Naturalmente, o espírito de Deus já tinha operado em prol destes samaritanos por meio de Filipe, o evangelizador. O que, então, realizaram Pedro e João? Oraram para que os discípulos samaritanos tivessem a concessão do espírito de Deus. Manifestações especiais seguiram a isto. Vendo tais manifestações, o ex-mágico Simão ofereceu dinheiro para ter o poder de conceder espírito santo, como concediam os apóstolos. Disse: “Dai-me também esta autoridade, para que todo aquele a quem eu impuser as minhas mãos receba espírito santo.” — Atos 8:18-24.
Em vista das limitações em transmitir os dons do espírito, segue-se logicamente que, com a morte dos apóstolos e dos que tinham sido habilitados, por meio deles, a fazer milagres, tais dons passaram, conforme Paulo disse. Depois disso, contudo, os verdadeiros discípulos de Jesus Cristo ainda podiam ser reconhecidos. Como? O Filho de Deus forneceu a resposta, dizendo: “Por meio disso saberão todos que sois meus discípulos, se tiverdes amor entre vós.” (João 13:35) Este amor é amor abnegado, incluindo a disposição de morrer pelos irmãos cristãos, assim como Cristo depôs voluntariamente a vida pela humanidade. — João 13:34; 1 João 3:16.
Assim, quando se trata das afirmações, feitas atualmente, com respeito a possuir os dons milagrosos, poder-se-á bem perguntar: Será que tais pretendentes manifestam amor abnegado?

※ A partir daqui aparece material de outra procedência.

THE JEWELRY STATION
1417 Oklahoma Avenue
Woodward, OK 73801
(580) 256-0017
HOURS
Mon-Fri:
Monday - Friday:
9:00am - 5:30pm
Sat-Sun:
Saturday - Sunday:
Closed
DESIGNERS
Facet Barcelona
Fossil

Possuem todos os frutos do espírito? (Gál. 5:22, 23) Ou revelam suas ações que, nos conflitos e nos preconceitos, não diferem do mundo? (Gál. 5:19-21) Ademais, a aparente realização de obras poderosas, em nome de Jesus, pode realmente constituir um engano tramado por um hipócrita. Jesus disse: “Muitos me dirão . . . ‘Senhor, Senhor, não profetizamos em teu nome e não expulsamos demônios em teu nome, e não fizemos muitas obras poderosas em teu nome?’ Contudo, eu lhes confessarei então: Nunca vos conheci! Afastai-vos de mim, vós obreiros do que é contra a lei.” — Mat. 7:22, 23.
O que, então, revela a respeito dos dons do espírito a evidência conjunta da Escritura e da história? Que os dons milagrosos já cessaram há muito. Realizaram com êxito seu objetivo de provar que os discípulos de Cristo constituíam o “Israel de Deus” e que somente eles se empenhavam no serviço sagrado divinamente aprovado. — Gál. 6:16.